4. publishEvents- here we publish 3 components
5. cancelEvent- cancelling all listeners

Use of this class:

    var eventBusViewModel: EventBusFeatureTester?
    let eventBus = EventBus<SectionType, EventBusEventImp>()
    func checkEventBusFunctionality() {
        eventBusViewModel = EventBusFeatureTester(eventBus: eventBus)
        guard let eventBusViewModel = eventBusViewModel else {
            print("view model not created")
            return
        }
        eventBusViewModel.registerEventBusEvents()
        DispatchQueue.main.asyncAfter(deadline: .now() + 2) { [weak self] in
            self?.eventBusViewModel?.pubishEventBus(.success)

            DispatchQueue.main.asyncAfter(deadline: .now() + 2) { [weak self] in
                self?.eventBusViewModel?.cancelEventBusListListner()
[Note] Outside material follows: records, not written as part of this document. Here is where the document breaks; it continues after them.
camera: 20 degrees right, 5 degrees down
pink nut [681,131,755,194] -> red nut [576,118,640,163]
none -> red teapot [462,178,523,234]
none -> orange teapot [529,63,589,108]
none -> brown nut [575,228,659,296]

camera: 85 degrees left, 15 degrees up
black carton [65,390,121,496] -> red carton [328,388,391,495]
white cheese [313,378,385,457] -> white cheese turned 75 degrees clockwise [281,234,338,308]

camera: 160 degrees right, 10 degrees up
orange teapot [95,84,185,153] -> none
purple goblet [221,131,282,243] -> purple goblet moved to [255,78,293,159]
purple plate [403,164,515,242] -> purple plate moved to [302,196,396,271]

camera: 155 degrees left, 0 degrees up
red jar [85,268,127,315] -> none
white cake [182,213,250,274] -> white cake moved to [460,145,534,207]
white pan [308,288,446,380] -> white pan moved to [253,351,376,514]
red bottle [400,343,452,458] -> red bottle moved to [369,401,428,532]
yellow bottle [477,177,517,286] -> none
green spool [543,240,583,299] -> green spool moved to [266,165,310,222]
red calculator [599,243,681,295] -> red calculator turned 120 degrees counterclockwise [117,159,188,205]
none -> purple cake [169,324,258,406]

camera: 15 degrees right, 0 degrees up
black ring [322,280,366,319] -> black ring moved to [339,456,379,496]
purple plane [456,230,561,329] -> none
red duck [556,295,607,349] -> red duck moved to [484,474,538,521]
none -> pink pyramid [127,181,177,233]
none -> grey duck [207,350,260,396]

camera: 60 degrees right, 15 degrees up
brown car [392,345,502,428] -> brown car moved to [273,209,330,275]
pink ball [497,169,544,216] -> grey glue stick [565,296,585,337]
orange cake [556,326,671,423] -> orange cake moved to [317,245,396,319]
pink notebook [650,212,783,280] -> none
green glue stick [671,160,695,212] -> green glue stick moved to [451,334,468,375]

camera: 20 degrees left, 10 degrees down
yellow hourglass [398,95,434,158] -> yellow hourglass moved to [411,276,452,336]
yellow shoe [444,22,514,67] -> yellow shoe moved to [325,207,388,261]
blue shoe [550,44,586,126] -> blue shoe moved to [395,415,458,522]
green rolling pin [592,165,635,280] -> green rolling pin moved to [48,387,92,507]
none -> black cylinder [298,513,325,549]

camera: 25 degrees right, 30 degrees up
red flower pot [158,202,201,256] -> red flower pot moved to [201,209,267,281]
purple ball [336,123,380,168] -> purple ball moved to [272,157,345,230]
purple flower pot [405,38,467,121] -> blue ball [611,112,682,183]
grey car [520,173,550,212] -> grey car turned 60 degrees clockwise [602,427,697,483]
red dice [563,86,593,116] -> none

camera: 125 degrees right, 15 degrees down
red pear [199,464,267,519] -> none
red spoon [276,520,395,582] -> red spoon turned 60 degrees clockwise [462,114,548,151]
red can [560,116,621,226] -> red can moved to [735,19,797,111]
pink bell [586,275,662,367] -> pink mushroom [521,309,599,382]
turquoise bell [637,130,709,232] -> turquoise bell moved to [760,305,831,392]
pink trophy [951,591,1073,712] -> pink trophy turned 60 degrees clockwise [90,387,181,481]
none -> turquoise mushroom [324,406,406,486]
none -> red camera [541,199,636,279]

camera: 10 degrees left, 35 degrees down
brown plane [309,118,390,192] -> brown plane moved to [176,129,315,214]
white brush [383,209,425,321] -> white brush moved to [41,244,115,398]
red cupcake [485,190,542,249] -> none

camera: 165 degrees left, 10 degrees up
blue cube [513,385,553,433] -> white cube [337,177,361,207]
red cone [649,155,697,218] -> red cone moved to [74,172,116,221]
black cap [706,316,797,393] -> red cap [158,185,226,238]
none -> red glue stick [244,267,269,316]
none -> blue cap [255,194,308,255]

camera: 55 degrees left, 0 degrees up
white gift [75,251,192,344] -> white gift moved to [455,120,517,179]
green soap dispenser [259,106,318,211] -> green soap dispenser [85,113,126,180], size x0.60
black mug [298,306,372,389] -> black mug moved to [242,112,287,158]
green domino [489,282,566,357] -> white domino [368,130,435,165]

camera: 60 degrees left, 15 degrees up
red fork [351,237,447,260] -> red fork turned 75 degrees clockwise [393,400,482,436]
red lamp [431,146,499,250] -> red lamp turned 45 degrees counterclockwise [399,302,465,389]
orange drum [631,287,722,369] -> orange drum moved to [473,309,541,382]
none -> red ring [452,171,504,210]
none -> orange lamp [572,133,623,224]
                DispatchQueue.main.asyncAfter(deadline: .now() + 2) { [weak self] in
                    self?.eventBusViewModel?.pubishEventBus(.failed)
                }
            }
        }
    }

The checkEventBusFunctionality involves the creation of a ViewModel object utilizing a class-level event bus alongside the ViewModel instance. Initially, we register for events and subsequently publish these events after a brief delay. We anticipate the output of printed data, and after another delay, we proceed to cancel the event registration. To ensure that the cancellation has been executed successfully, we attempt to trigger an event once more. I apologize for the brevity of this function, as my intention is to maintain a concise and straightforward explanation of the process.

output:

allergy success
order success
result success
Event bus canceled for [EventBusPOC.SectionType.order, EventBusPOC.SectionType.result, EventBusPOC.SectionType.allergy]
"publisher not created for allergy"
"publisher not created for order"
"publisher not created for result"

Is Everything done?

No, the reason is that the eventBus object is instantiated at the class level, making it inaccessible to other classes that do not possess a reference to it. If this is your main screen and you have other child controllers or views within this class, you can achieve the desired output as previously described. However, if you require the use of this object throughout the entire application, it is necessary to create an EventBusContainer or a similar structure to hold all eventBus instances. This container would allow us to register our eventBus, retrieve it when needed, and release it from memory when it is no longer required. I apologize for the lengthy explanation, but it is crucial to understand this aspect; otherwise, you may find it ineffective. Please bear with me for a moment, and we will resolve this issue.

EventBus container/ Stand

final class EventBusContainer {
    static let shared = EventBusContainer()
    private init() {}

    var container: [String: any EventBusInterface] = [:]

    func register(bus: any EventBusInterface, identifier: String) {
        container[identifier] = bus
    }

    func getBus(for identifier: String) -> (any EventBusInterface)? {
        container[identifier]
    }

    func cleanBus(for identifier: String) {
        container[identifier] = nil
    }
}

This concept is quite similar to an eventBus; however, the primary distinction lies in its singleton nature. It maintains the eventBus within a container, allowing you to utilize the getBus method instead of passing the eventBus across multiple classes. Prior to this, it is essential to instantiate the eventBus object to ensure it is registered. Once your usage is complete, you should invoke cleanBus to prevent the singleton class from retaining the eventBus object unnecessarily.

Reference project link: https://github.com/pravintate/EventBus

If you are currently reading this sentence, I assume you have gone through the entire article. Thank you for your patience in engaging with my lengthy discussion. I hope you found it somewhat helpful; it serves as a foundational concept upon which you can develop your own event management application.